The answer to this question depends upon what we mean by “intelligence”. Justice Potter Stewart of the US Supreme Court said in 1964, “Intelligence is like porn, difficult to define, but you know it when you see it.” When we observe members of our species we see some who learn quickly, can solve problems easily, and can articulate ideas clearly. Others struggle with abstract concepts, learn more slowly, and have difficulty expressing themselves. To describe this variation in human capability, we use the term, intelligence. Perhaps the most widely accepted definition is the one articulated by psychologist Linda Gottfredson:
Intelligence is a very general mental capability that, among other things, involves the ability to reason, plan, solve problems, think abstractly, comprehend complex ideas, learn quickly, and learn from experience. It is not merely book-learning, a narrow academic skill, or test-taking smarts. Rather, it reflects a broader and deeper capability for comprehending our surroundings, “catching on,” “making sense” of things, or “figuring out” what to do.
We humans have used our ingenuity to harness the electronic properties of inorganic elements like silicon, to simulate human intelligence. Computer chips, operating on the simple rules of logic that humans implement in the deductive process, are able to execute mathematical algorithms much faster than we can. They can beat us in strategy games like chess and GO, and they can store and recall prodigious amounts of information that exceed the capacity of the human brain and humiliate us in games like Jeopardy!
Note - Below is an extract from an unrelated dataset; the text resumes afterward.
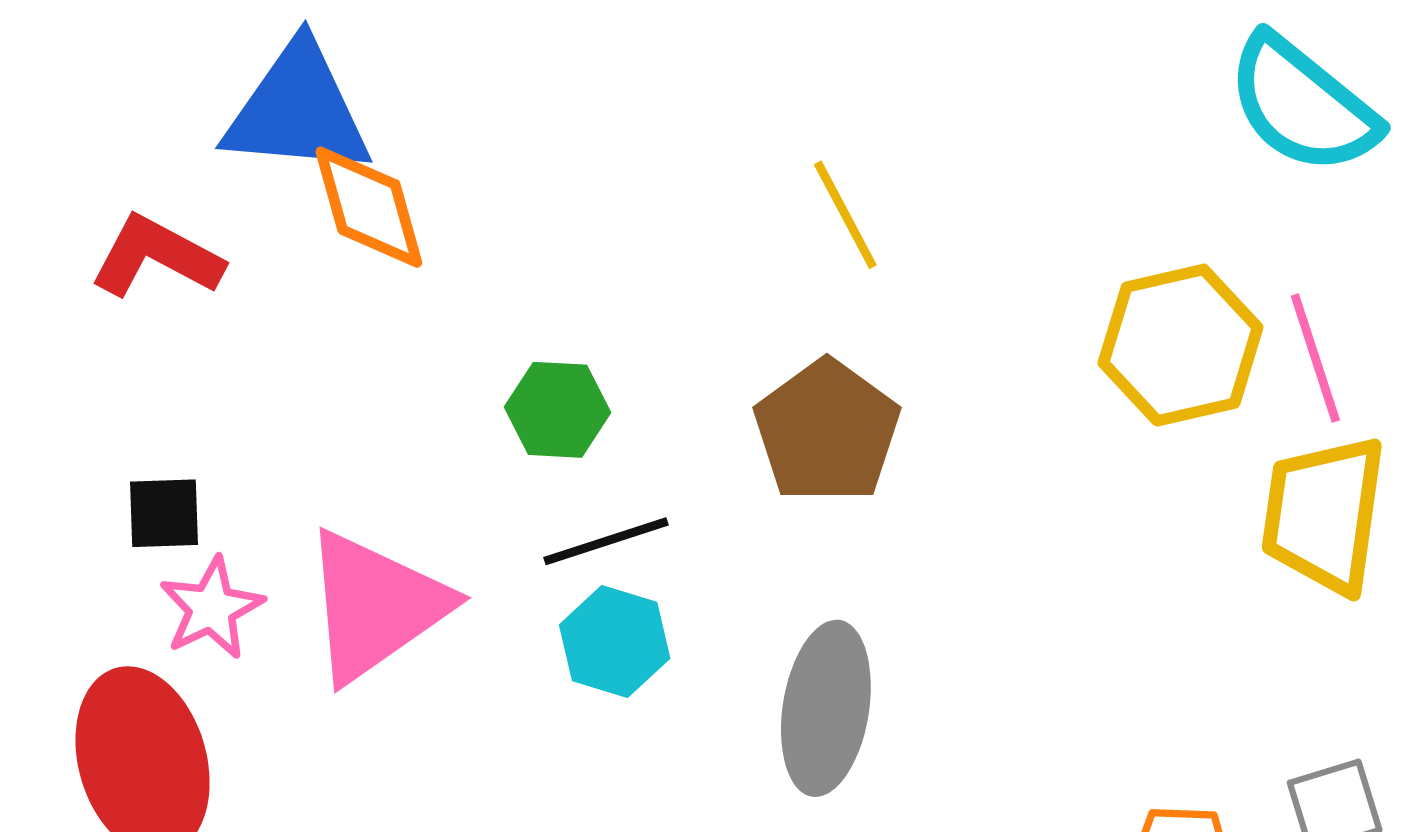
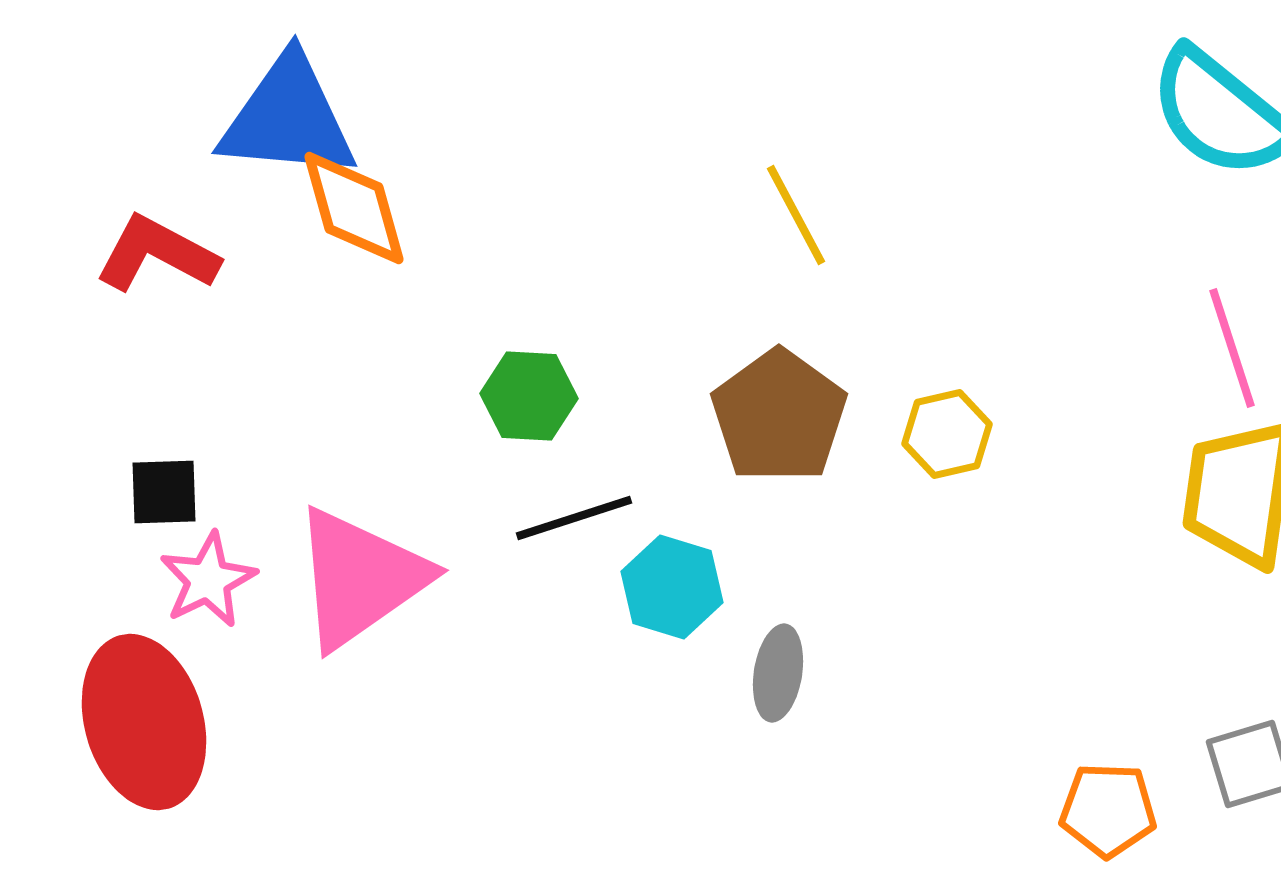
yellow hexagon: (1181, 345) -> (947, 434), moved, size x0.6
cyan hexagon: (615, 642) -> (672, 587), moved
gray ellipse: (826, 708) -> (778, 673), size x0.6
Such outstanding performance suggests to many that these devices display a higher level of intelligence than humans.
Early in the development of such devices, Alan Turing, addressed the question, “Can machines think?” He argued that if a human interrogator at a keyboard asks questions of a human as well as a computer, both hidden from view, and is unable to determine from their answers, which of them is human, then that computer is truly a thinking machine. This has since been referred to as the Turing test for a thinking machine. In some sense, this is Turing’s definition of “intelligence.”
Artificial intelligence is based on algorithms that are discrete and process information in a linear fashion. Humans, on the other hand, “understand” concepts the same way we understand metaphor–using relationships and connections that is more analogue than digital. For that reason, those who believe in the “soft AI” philosophy, such as Roger Penrose and others argue that AI will never acquire “real intelligence.” See, Is it possible for AI (artificial intelligence) to create intelligence greater than itself and surpass human intelligence? – Intelligence and IQ
Attributing an IQ to a machine is still outside our scope, because the concept of intelligence is not clearly defined. If we refer to Gottfredson’s definition of intelligence (given above), and focus on the “problem-solving” component of intelligence, we recognize that artificial intelligence may be superior at solving sharply-defined mathematical problems where an algorithm approach is required. However, if we were to give artificial intelligence the problem, “Find a cure for cancer,” artificial intelligence would require that we decide what information is relevant and input the relevant data. The answer seems to hinge upon what it means to understand a concept. So far, it seems that we may be able to compare the processing power of humans and machines, but we cannot really compare their “intelligence.”